++++ TEXTAUSZUG ++++

Liberale unterstützen Grünenantrag Livestream Übertragung der Sitzungen des Stadtparlaments

Die Digitalisierung ist in aller Munde und eröffnet viele neue Möglichkeiten – dass technisch vieles geht, diese Erfahrung haben auch viele Schwalbacherinnen und Schwalbacher in der Corona-Pandemie in den letzten Monaten gemacht, wo Arbeiten im Homeoffice teilweise Pflicht wurde.

++++ DATENAUSZÜGE ++++

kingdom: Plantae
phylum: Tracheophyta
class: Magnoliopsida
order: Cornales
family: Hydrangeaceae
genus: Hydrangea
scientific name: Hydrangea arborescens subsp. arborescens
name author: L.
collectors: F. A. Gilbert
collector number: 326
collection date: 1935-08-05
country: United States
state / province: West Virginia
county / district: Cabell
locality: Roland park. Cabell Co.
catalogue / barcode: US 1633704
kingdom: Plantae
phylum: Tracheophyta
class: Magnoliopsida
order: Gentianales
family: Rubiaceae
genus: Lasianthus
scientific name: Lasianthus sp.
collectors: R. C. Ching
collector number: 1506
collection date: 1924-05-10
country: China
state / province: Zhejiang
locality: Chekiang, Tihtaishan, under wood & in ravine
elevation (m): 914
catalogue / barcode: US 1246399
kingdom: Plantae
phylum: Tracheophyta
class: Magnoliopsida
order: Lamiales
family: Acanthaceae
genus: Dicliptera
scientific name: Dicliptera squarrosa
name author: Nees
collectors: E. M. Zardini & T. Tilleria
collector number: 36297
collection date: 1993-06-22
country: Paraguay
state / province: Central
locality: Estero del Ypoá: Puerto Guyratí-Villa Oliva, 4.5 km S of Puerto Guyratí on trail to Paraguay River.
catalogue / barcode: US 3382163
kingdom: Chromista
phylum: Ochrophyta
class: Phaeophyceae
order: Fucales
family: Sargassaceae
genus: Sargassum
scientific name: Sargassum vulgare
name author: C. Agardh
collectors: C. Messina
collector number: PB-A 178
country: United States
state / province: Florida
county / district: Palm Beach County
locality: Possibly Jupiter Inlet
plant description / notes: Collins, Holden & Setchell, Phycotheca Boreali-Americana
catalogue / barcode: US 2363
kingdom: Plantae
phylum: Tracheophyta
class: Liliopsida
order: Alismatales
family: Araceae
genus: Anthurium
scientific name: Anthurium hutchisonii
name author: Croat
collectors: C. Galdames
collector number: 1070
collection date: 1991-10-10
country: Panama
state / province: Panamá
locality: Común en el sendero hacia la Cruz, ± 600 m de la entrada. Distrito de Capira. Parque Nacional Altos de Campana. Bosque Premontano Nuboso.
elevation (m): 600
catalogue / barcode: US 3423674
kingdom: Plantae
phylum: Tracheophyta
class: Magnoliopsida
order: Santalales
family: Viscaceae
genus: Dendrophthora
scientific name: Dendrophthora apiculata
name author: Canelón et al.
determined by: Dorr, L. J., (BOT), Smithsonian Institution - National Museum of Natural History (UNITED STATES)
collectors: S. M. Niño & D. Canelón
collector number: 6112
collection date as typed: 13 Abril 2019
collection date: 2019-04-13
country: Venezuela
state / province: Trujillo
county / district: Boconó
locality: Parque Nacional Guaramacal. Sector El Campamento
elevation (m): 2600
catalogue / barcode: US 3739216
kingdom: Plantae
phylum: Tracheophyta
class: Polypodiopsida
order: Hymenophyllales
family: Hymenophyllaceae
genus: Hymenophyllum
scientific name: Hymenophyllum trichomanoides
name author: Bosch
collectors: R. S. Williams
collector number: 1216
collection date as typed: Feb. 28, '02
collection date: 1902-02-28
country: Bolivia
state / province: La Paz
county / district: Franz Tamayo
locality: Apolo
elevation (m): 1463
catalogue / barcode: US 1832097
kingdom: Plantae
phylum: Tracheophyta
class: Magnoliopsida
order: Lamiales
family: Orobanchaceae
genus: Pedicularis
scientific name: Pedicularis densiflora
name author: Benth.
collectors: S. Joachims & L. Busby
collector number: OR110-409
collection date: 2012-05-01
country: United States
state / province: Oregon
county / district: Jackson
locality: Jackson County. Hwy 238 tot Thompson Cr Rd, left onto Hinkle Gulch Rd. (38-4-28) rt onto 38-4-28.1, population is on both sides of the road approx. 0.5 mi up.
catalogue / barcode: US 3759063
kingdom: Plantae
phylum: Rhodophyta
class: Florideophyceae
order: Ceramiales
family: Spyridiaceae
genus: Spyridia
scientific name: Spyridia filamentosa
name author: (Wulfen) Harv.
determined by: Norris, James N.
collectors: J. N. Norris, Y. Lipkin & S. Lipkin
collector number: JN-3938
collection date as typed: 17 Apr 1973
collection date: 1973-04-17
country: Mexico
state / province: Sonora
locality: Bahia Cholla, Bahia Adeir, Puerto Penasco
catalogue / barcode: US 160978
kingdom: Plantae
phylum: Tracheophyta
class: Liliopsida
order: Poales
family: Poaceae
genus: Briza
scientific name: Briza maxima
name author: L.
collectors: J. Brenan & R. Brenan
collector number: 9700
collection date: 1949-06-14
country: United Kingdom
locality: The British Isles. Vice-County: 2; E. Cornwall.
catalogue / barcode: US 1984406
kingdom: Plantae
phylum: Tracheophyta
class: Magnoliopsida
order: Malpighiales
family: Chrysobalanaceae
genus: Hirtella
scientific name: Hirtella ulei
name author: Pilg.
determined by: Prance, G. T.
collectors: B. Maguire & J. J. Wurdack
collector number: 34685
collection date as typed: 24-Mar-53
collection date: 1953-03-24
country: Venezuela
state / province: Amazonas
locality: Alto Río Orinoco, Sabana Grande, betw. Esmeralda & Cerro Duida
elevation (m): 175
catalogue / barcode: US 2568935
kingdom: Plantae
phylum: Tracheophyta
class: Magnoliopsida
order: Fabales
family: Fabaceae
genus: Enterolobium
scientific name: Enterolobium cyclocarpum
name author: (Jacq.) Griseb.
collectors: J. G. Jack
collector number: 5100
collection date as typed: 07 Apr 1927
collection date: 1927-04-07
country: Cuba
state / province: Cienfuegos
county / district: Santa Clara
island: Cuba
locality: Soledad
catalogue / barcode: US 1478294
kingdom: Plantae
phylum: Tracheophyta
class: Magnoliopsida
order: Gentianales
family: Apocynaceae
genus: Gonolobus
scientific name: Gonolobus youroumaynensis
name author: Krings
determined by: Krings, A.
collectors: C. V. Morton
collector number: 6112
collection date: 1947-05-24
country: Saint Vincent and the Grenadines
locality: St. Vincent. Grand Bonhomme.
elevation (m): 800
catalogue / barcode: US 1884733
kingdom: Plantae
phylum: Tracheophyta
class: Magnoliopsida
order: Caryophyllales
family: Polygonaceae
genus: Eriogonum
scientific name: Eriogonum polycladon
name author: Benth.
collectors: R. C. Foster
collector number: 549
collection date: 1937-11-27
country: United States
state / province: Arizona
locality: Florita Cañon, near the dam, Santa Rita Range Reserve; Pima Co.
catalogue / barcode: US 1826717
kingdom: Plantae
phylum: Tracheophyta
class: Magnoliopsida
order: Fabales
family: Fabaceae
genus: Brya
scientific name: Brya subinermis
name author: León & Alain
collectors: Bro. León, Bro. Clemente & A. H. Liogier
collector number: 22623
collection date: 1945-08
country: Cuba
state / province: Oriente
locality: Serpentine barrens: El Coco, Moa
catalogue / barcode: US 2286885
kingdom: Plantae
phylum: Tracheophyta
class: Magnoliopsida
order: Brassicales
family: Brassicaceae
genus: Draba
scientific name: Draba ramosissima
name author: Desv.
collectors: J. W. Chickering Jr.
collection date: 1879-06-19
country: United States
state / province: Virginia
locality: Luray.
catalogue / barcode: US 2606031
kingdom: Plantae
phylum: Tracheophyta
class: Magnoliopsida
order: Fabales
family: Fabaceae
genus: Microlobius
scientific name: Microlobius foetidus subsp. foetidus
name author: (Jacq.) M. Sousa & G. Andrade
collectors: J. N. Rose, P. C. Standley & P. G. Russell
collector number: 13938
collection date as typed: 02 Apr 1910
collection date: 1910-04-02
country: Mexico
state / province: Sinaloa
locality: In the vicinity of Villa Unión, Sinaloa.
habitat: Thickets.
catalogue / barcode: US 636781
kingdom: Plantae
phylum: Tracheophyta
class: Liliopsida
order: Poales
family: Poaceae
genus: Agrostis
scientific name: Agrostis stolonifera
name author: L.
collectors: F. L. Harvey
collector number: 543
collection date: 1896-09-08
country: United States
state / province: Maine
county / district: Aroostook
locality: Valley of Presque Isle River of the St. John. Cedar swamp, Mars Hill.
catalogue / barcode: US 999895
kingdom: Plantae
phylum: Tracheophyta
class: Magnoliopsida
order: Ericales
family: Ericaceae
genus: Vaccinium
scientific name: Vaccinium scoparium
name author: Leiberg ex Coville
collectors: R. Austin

++++

AUFGABEN UND ÜBUNGEN:
1 - Schreiben Sie aus dem Text über die Livestream-Übertragung den Abschnitt von "Die Digitalisierung ist" bis einschließlich "teilweise Pflicht wurde." wortgetreu ab.
2 - Führen Sie den Text über die Livestream-Übertragung im Anschluss an seinen letzten Satz fort.
Die Datensätze stammen aus einer anderen Quelle.

LÖSUNGEN:
1 -
Die Digitalisierung ist in aller Munde und eröffnet viele neue Möglichkeiten – dass technisch vieles geht, diese Erfahrung haben auch viele Schwalbacherinnen und Schwalbacher in der Corona-Pandemie in den letzten Monaten gemacht, wo Arbeiten im Homeoffice teilweise Pflicht wurde.

2 -
Die Kommunalpolitik kämpft seit Jahren mit einer wachsenden Politikverdrossenheit. Das Stadtparlament wird von vielen Bürgerinnen und Bürgern als ‚Black Box‘ wahrgenommen und dort handelnde Personen und deren Argumente zu bestimmten Themen kommen in der Presse allenfalls verkürzt vor. Auch Informationen aus Protokollen herauszulesen ist für Bürgerinnen und Bürger mitunter unmöglich, da es sich um reine Ergebnisprotokolle handelt aus denen sich kein Kontext erschließt. Aus Sicht der Liberalen kann es darum helfen, moderne Technik zu nutzen und Redebeiträge aus dem Stadtparlament in einem Livestream zu übertragen. Der barrierefreie Stream live ins heimische Wohnzimmer bietet vielen Schwalbacherinnen und Schwalbachern die Möglichkeit, Debatten einfacher zu verfolgen, von denen sie ansonsten ausgeschlossen sind, weil sie aufgrund z.B. eingeschränkter Mobilität, familiären oder beruflichen Gründen nicht als Besucher im Bürgerhaus sein können.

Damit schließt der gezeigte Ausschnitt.